* **Task requirements**: Resume the forum thread on fogged-up glasses from its last line and write the next part.
===== Extracted text
# Fogged up glasses



## mountbkr (Nov 14, 2005)

I replied to your other post


----------



## blueglide1 (Jun 29, 2006)

I dont know Carl,you and I are in the same boat.I cant wear contacts either.The anti fog I put on my glasses work for about one target.I have to repeatedly put that stuff on to defog my specs.I never thought of the personal fan though,I might get one.LOL I also would be interested in solutions to this annoying problem. Don W.


----------



## golfingguy27 (Oct 15, 2008)

hhmm.. seems like a bit of a crazy solution, but I am a big "gadget" guy. Maybe if you rigged a small fan in the bill of a hat? Like one of the flat ones designed for cooling inside computer cases??


----------



## CarlV (Mar 12, 2008)

blueglide1 said:


> I dont know Carl


Yes you do, Don. Met you at Barnsdale's tent at the Badger Pro-Am this spring, when you were gimping around 



> ,you and I are in the same boat.I cant wear contacts either.The anti fog I put on my glasses work for about one target.I have to repeatedly put that stuff on to defog my specs.I never thought of the personal fan though,I might get one.LOL I also would be interested in solutions to this annoying problem. Don W.


See this thread I started in the general forum. http://www.archerytalk.com/vb/showthread.php?t=1254077

I've ordered some of that "Cat Crap" stuff to try.


THe little fan works really well, runs two shoots off of a set of AAA batteries. Some use AA batteries. I got mine off of e-bay, but Wal-Mart usually has them for about $10.

I've not figured out a way to install one on a cap yet. Neat idea though.


----------



## nanayak (Dec 6, 2008)

I have the same prob. However, I take the glasses off to shoot, and put them back on before I move. It helps with the fogging. Also, try a bandana around your head.
_Posted via Mobile Device_


----------



## Stash (Jun 1, 2002)

A couple of things that work...

Put a drop of dish soap on the lens, wipe it off and polish the glass, but *do not *use water to rinse it off.

Dab some talc on your eyebrow/nose area.


----------



## blueglide1 (Jun 29, 2006)

blueglide1 said:


> I dont know Carl,you and I are in the same boat.I cant wear contacts either.The anti fog I put on my glasses work for about one target.I have to repeatedly put that stuff on to defog my specs.I never thought of the personal fan though,I might get one.LOL I also would be interested in solutions to this annoying problem. Don W.


Carl,I didnt meant that I didnt meet you,I meant I dont know how to fix the problem.LOL I remember you very well.Don


----------



## I BOW 2 (May 22, 2002)

That's ok Don don't know didly either!  If you stop breathing when you shoot it won't fog up. I beleive that some where on here a long time ago it was suggested to use the stuff for scuba diving masks. ????? Ken


----------



## blueglide1 (Jun 29, 2006)

I BOW 2 said:


> That's ok Don don't know didly either!  If you stop breathing when you shoot it won't fog up. I beleive that some where on here a long time ago it was suggested to use the stuff for scuba diving masks. ????? Ken


Hey Ken,I hold my breath till the shot goes off now.Must just be my normal hot blood.I ordered some of that cat crap of the thread,and a solar powered fan off ebay.They looked kinda cool.The fan was only 10.00 so no big loss if it sucks.LOL


----------



## I BOW 2 (May 22, 2002)
==========
===== Data provided
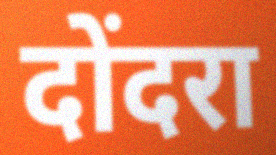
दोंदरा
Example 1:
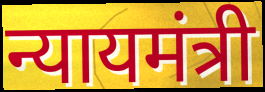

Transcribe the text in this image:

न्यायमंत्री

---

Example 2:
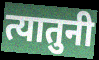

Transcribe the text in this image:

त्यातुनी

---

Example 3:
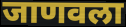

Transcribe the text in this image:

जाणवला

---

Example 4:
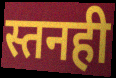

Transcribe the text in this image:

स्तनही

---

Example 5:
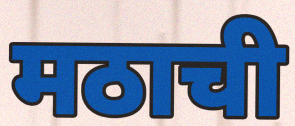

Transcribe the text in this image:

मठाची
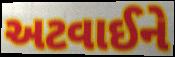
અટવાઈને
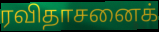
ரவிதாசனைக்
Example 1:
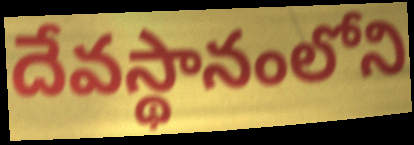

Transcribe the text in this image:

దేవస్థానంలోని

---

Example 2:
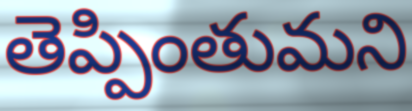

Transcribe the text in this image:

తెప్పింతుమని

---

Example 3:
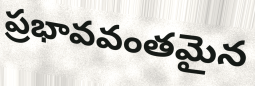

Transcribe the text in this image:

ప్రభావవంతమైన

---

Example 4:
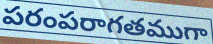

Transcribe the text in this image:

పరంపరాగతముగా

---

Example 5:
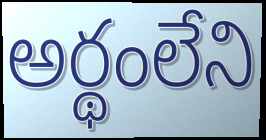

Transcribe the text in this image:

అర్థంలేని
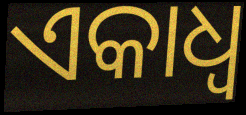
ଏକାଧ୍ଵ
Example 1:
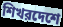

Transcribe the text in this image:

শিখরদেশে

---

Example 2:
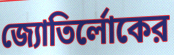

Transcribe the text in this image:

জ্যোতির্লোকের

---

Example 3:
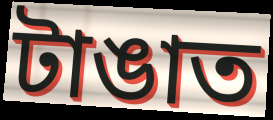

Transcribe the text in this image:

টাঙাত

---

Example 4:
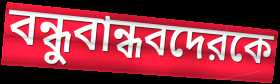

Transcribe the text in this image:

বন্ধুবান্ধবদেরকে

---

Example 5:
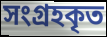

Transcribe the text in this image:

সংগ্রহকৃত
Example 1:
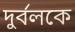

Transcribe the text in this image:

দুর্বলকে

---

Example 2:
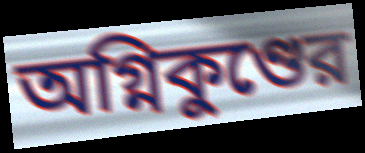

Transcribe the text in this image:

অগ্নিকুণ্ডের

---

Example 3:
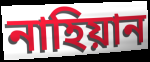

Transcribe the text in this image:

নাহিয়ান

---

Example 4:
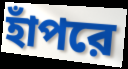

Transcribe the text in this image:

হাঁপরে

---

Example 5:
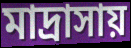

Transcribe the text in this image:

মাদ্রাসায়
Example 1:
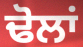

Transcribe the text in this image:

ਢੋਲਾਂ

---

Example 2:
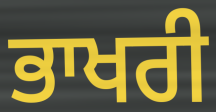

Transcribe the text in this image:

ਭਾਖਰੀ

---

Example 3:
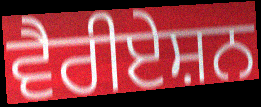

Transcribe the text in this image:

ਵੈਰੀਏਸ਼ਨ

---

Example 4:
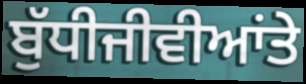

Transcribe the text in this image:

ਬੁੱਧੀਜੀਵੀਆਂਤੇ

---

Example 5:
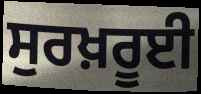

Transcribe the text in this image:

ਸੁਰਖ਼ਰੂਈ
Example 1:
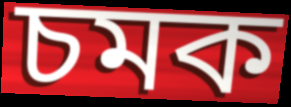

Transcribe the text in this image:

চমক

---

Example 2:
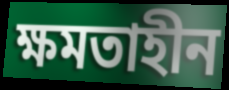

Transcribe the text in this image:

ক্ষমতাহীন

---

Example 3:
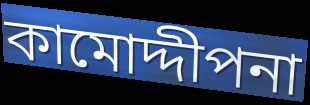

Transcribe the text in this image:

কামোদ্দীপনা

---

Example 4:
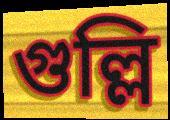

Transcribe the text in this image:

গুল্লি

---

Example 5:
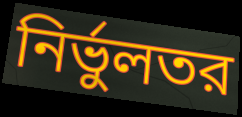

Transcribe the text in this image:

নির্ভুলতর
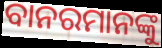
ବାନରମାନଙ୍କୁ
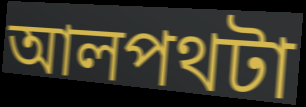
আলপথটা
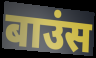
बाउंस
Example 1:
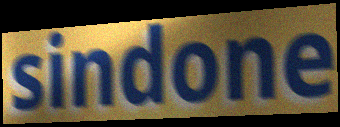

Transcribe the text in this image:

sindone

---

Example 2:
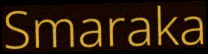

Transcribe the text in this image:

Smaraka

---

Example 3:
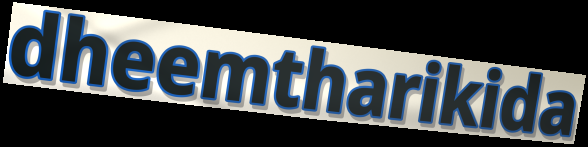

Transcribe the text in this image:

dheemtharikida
==========
* **Reply**:
Yeah it don't matter what you look like if it wroks!!!!  Keeping the hat high away from the eyes seems to work the best too. Ken


----------



## south-paaw (Jul 3, 2006)

wicked thing to have to deal with !!.. not that it is a great solution, but i slide the specs to the far end of nose when not shooting to help keep 'em clearer and "out" from under the hat-brim.... until it's time to shoot again...

of course you need a big enough nose to make this effective...


----------



## golfingguy27 (Oct 15, 2008)

hhmm.. I hadn't realized this was a problem for as many people as it apparently is.. maybe I need to add a solution to this to my list of archery gadgeta I want to make. I am a machinist and have lots of good ideas for things. It's just a matter of figuring out what would sell, and marketing. Two things I'm not good at. I'm thinking a small fan mounted in the bill of the hat could work. Maybe even mounted as an exhaust type fan rather than blowing into your eyes. Hhhhmmm


----------



## tabarch (Sep 20, 2006)

golfingguy27 said:


> hhmm.. I hadn't realized this was a problem for as many people as it apparently is.. maybe I need to add a solution to this to my list of archery gadgeta I want to make. I am a machinist and have lots of good ideas for things. It's just a matter of figuring out what would sell, and marketing. Two things I'm not good at. I'm thinking a small fan mounted in the bill of the hat could work. Maybe even mounted as an exhaust type fan rather than blowing into your eyes. Hhhhmmm


Yes oh Purple one it is a big problem, if you can come up with a solution alot of people will buy what ever you come up with. When ever the humidity is high I know I will have to draw the bow at least twice for every shot, when I anchor the heat off of my hand causes my glass' to fog almost as soon as I get to anchor.


----------



## bo-w (Jan 9, 2010)

sounds gross but divers spit on the inside of there masks to help with fogging , dont leave it of course . ever tried rain-x for cars ?


----------



## BOWGOD (Aug 11, 2004)

Seriously this is the best stuff I have ever seen
http://www.thepurplestuff.com/

Jen used to have the same problem during hunting season. She couldn't wear a face mask because her breath would fog up her glasses in the cold. Bought a bottle of that stuff at the Harrisburg sports show a few years ago, and foggy glasses are a thing of the past.


----------



## golfingguy27 (Oct 15, 2008)

BOWGOD said:


> Seriously this is the best stuff I have ever seen
> http://www.thepurplestuff.com/
> 
> Jen used to have the same problem during hunting season. She couldn't wear a face mask because her breath would fog up her glasses in the cold. Bought a bottle of that stuff at the Harrisburg sports show a few years ago, and foggy glasses are a thing of the past.


Thepurplestuff?? I gotta have some and I don't even wear glasses!


----------



## BOWGOD (Aug 11, 2004)

golfingguy27 said:


> Thepurplestuff?? I gotta have some and I don't even wear glasses!


It's great stuff, with multiple uses. Clean your mirrors in the bathroom with it, and they don't fog up when your in the shower, I use it on my scope lens too.


----------



## Guest (Jul 12, 2010)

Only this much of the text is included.